The Christmas Holidays have arrived, and my girlfriend Christine and I decided to do some traveling as we were not going to be going back home to the States. Our journey was set, plane tickets bought, and our hotel/AirBnB’s booked. We were off to spend 3 days in Munich and 3 days in Paris!
Our initial thoughts about Germany:
- Good Food
- Good Beer
*Everything in Germany was efficient, and always worked the way it was supposed to. It felt like being in a toy land as the buildings looked like they were freshly painted, everything was lined up and uniform, and everything was clean. Definitely a different look and feel from Italy just a hop, skip, and a jump away to the south.
We woke on the 20th with our bags packed and embarked on our journey to the airport. When we arrived at the airport we found out that Christine’s carry on was ‘too big’ and therefore had to check it, thanks easy jet. While waiting on our flight there were about a dozen bikers with Hells Angels cuts on waiting to board with us, we found this fun and a little intimidating as we are both big Sons of Anarchy fans. While waiting to board the couple in front of us turned around and said, “man its good to hear english”, we started chatting up this couple who were on an ‘extended’ vacation. They were a couple from Virginia, he was 31, she was 28, and they both decided to quit their jobs and travel Europe before starting a family. They were a fun couple to talk to and hear about their experiences as they had visited quite a bit of Northern Europe and had just finished up their tour of Italy and were headed to Germany for a week and then had a few other destinations before returning back to the States in January.
It really seems that when we travel we tend to meet some amazing people and we both enjoy learning about their experiences.

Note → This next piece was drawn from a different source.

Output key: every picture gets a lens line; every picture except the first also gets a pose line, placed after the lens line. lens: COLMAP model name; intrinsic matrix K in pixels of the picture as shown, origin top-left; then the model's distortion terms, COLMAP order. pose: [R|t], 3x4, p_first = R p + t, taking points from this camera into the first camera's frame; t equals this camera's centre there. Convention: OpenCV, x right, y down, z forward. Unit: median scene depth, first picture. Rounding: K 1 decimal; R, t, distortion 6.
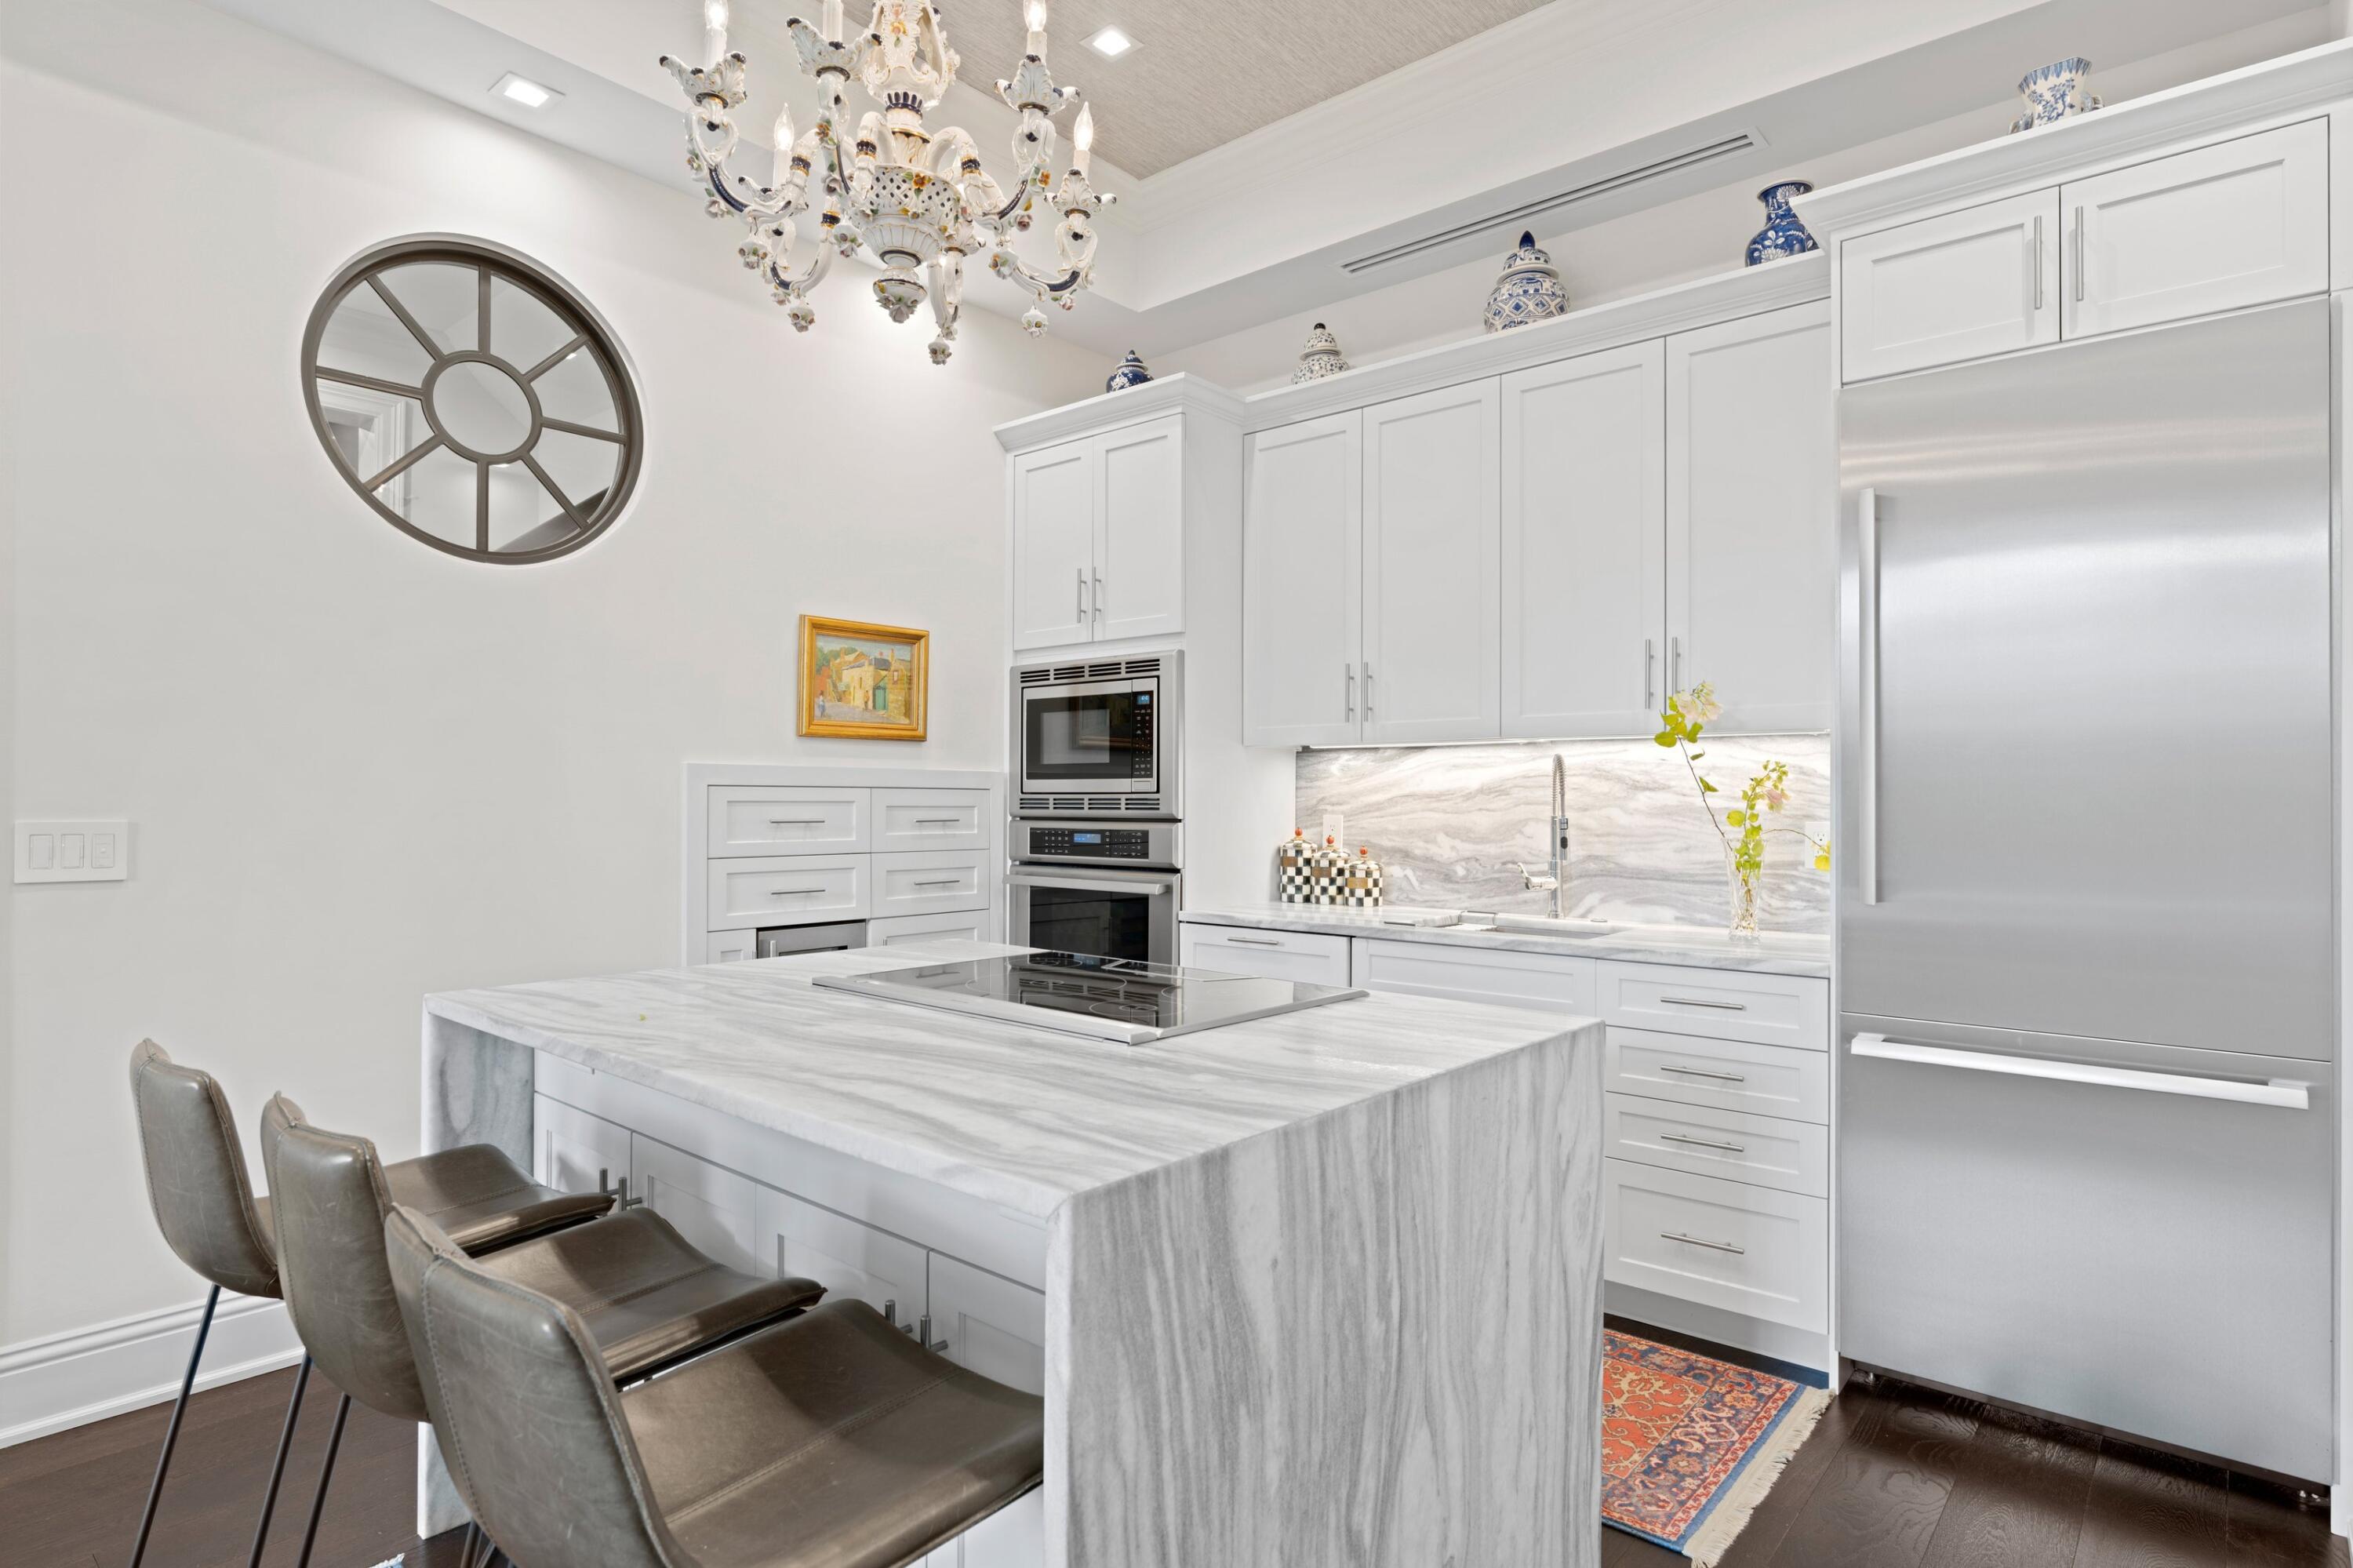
lens RADIAL K [[1234.8, 0, 1176.5], [0, 1234.8, 784.0], [0, 0, 1]] dist [-0.003125, 0.000867]
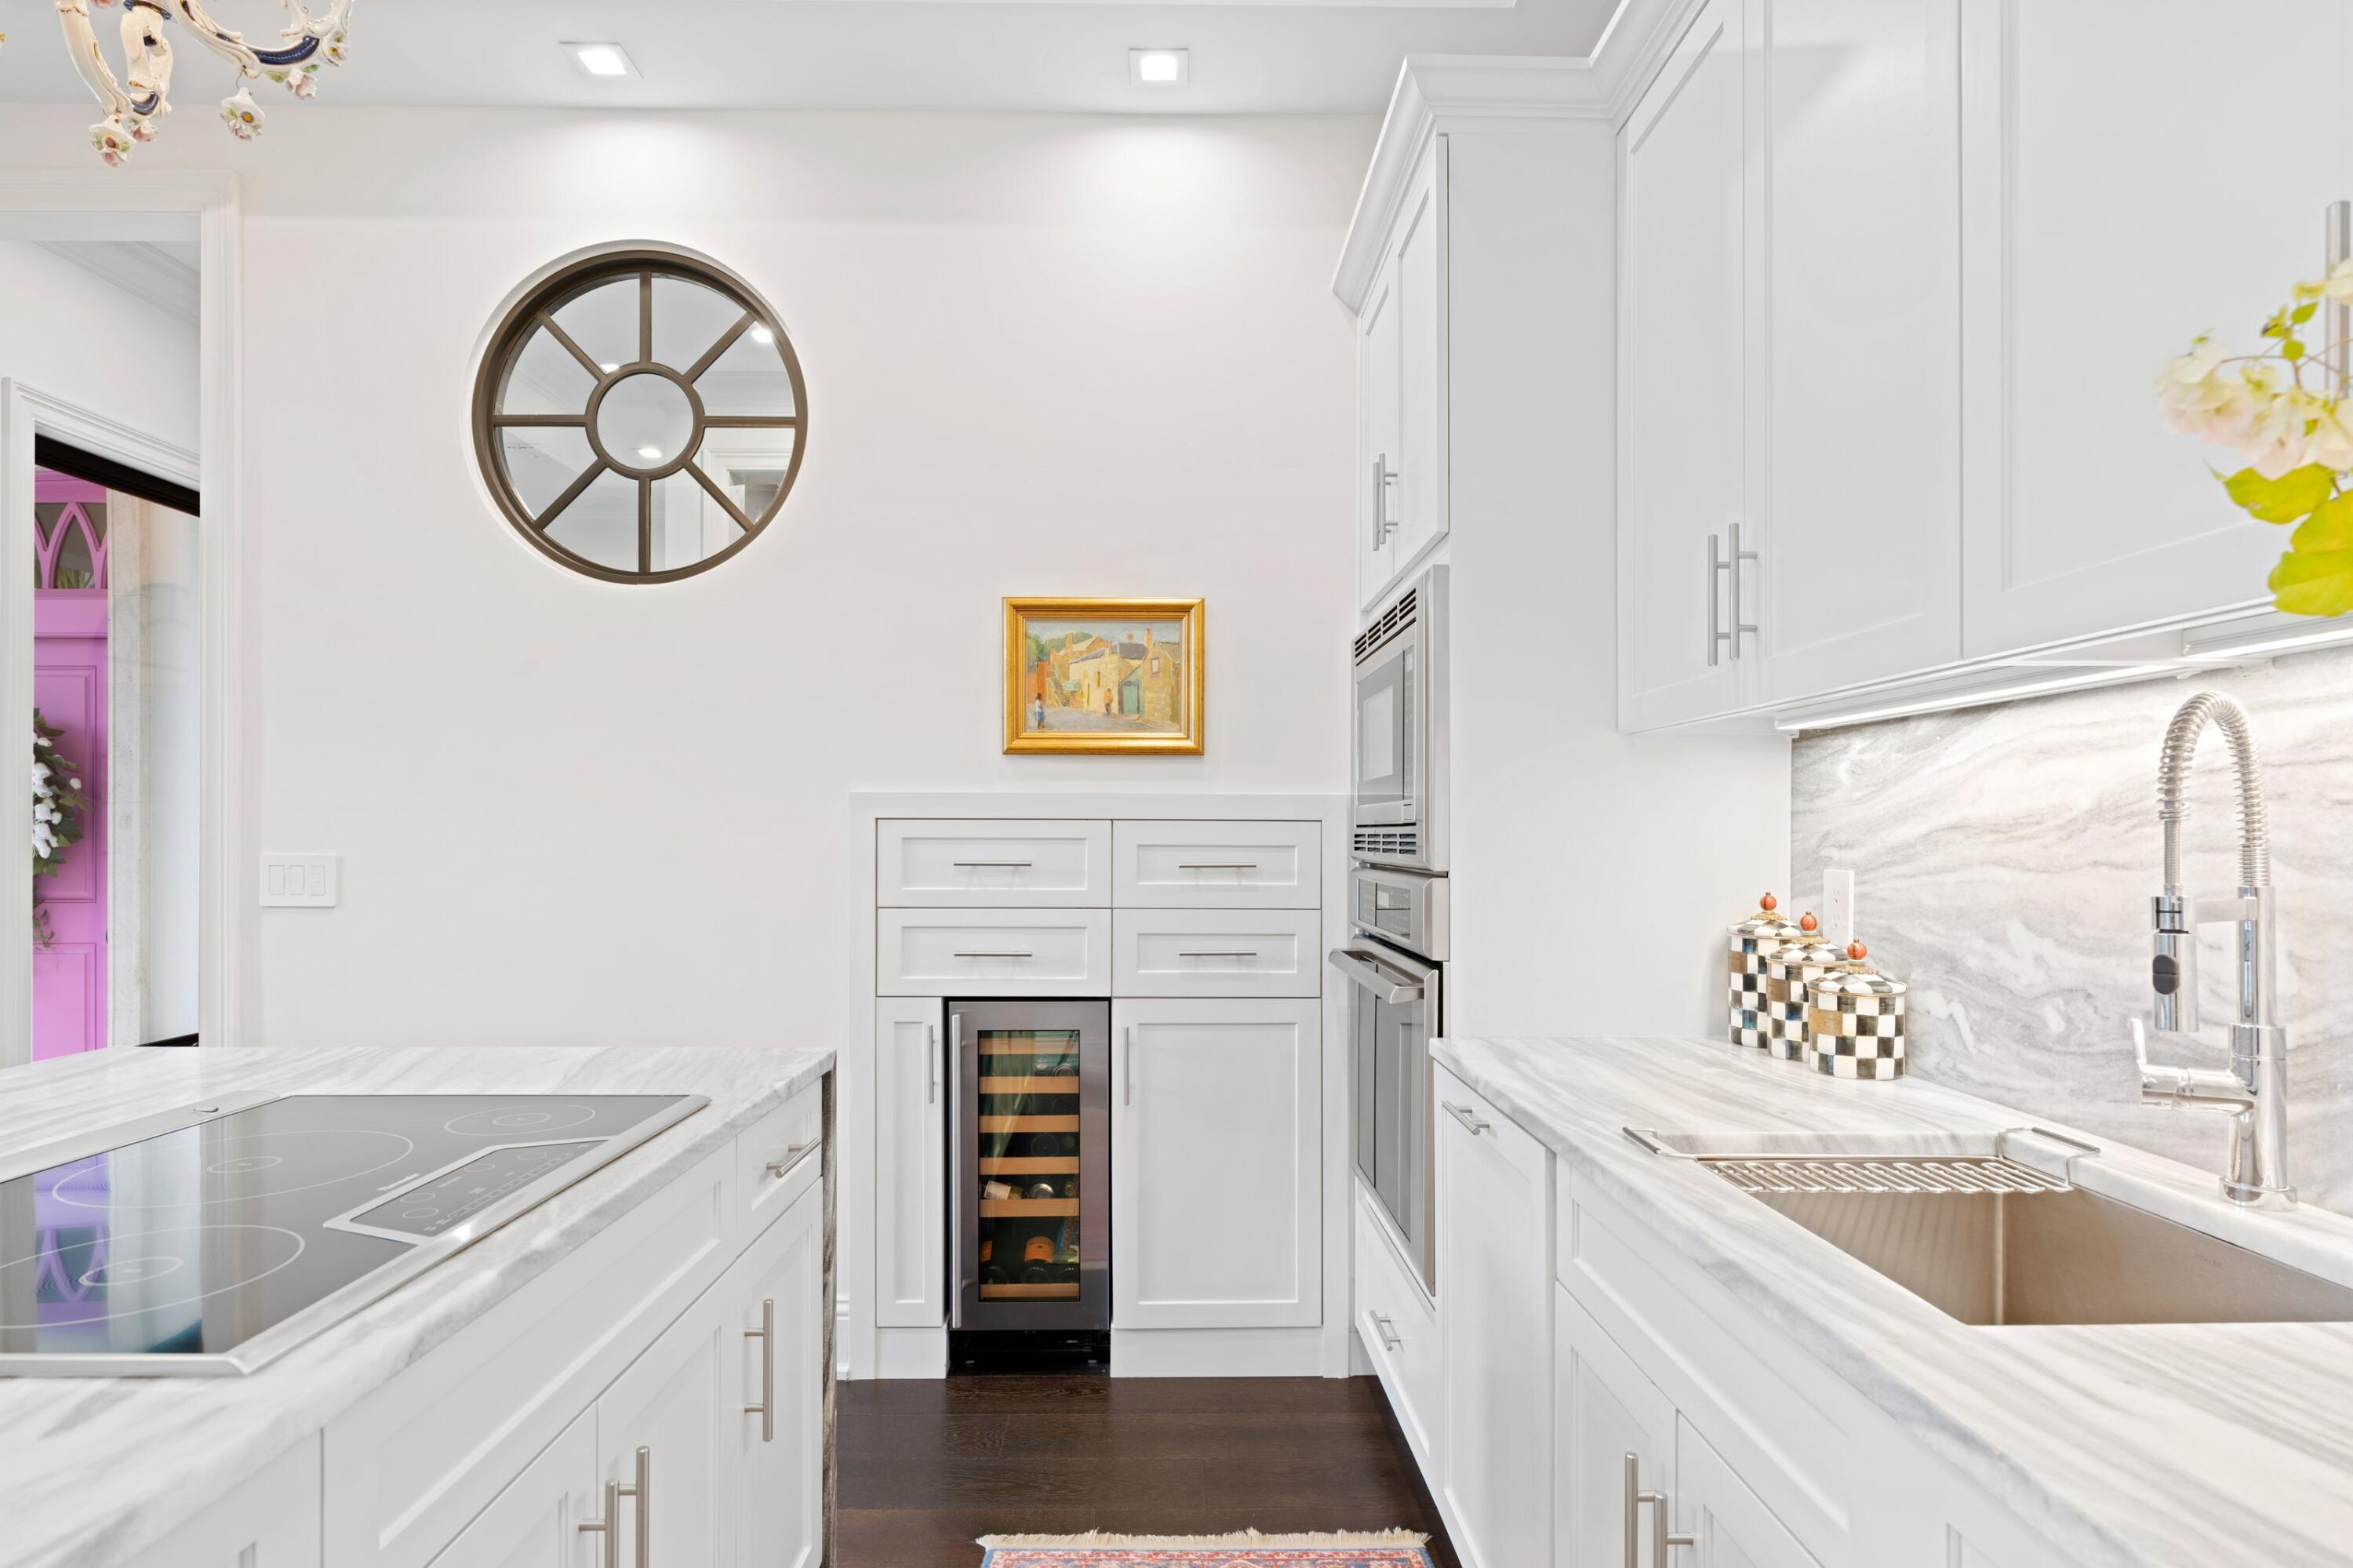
lens RADIAL K [[1252.5, 0, 1182.9], [0, 1252.5, 824.3], [0, 0, 1]] dist [-0.002570, 0.000403]
pose [[0.666500, -0.006547, -0.745476, 0.378571], [0.008897, 0.999960, -0.000827, 0.007427], [0.745452, -0.006082, 0.666531, 0.594275]]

Previously I had talked about a girl traveling Europe from Australia. It is amazing and humbling to talk and learn from fellow travelers, and hearing their experiences really make us believe in what we are doing by chasing our own dreams.
We landed in Munich around noon and made our way to find the train which was easy to find, we were looking at the ticket screen deciding which one to buy when a friendly German guy (he was a pig farmer and had no teeth but friendly none the less) helped us to find the ticket and offered to split a group rate with us making it cheaper for all of us, he did so then he walked with us a bit and pointed us in the direction of our hotel. Very friendly. We also noticed how clean and efficient the train system was. It was easy to understand the signage, you enter on the right always and exit on the left always (In Italy you never know if the doors will open on the left or right and your fighting to get out through the people trying to get on) It was a smooth ride, easy to stand and not fall over (Again in Italy you will go flying to the front of the car when the train begins to stop because they slam on the breaks).
Once checking into our hotel we met up with one of Christine’s best friends from back in her hometown,Amanda, who used to live in Hamburg, Germany and knows a bit about Munich and it was nice having some people help us with German since we didn’t know anything about the city. We spent the first day wandering around, checking out the awesome architecture (Christine loved as she is an Interior Design Student), and trying the different beers and food (which I enjoyed). The food in Bavaria was excellent, being a midwest boy we love our pork, and Germans do too! Win Win in the food department.
The following day we when to Dachau, which was the first concentration camp and built as a model for all other concentration camps. It was mostly for political prisoners but was definitely horrific none the less. We walked through the city of Dachau to get to the camp and we were thinking about the people who lived there and what they must have thought. This camp was not secret; everyone knew it was there but supposedly the locals did not know the extent of what was going on in the camp. As the survivors of this camp said they wanted all the know and see and never forget about this place and I agree that it is important for all to understand. Our German friend couldn’t imagine why we would want to visit such a horrible place; it was hard to explain to her why it is important for us to see it. We saw the infamous gate which reads; “Work sets you free”, just behind it in the area for roll call and where the prisoners would stand and be tortured for hours. Many died there. We also got to see the inside of the barracks and how they must have lived. Lastly we went to the crematorium where of course the bodies were cremated (this is why I can’t believe no one knew, the smoke and the stench must have been horrendous) I found it interesting that the US military forced all the citizens of Dachau to look at the mound of bodies that were piled up outside the crematorium to see what had been going on there. It was definitely overall a moving experience.
The following day we visited the Residenz which holds art and treasures of the royal Bavarian families. It was amazing and incredibly luxurious. We spent a good 2 1/2 hours wondering around the museum and listening to the audio guide. It was a wonderful way to spend our last day in Munich. That evening we met up with one of my classmates who is from Munich and her boyfriend and went out to dinner at a traditional Bavarian restaurant. They helped us by suggestions some awesome food and beers to drink, and then at the end of the meal we had a traditional after dinner ‘digestive’ shot of liquor. What a way to finish off our trip to Munich, hanging out with good company in a good local establishment!
We are so lucky to be able experience the world and travel, in doing so we really get a chance to learn and experience other cultures. Both of us are looking to get into international business in our respective fields, which is why we wanted to study abroad in Italy while getting our Masters Degree’s. These experience are helping us really understand what it means, and more importantly what it takes to establish meaningful cross cultural relationships.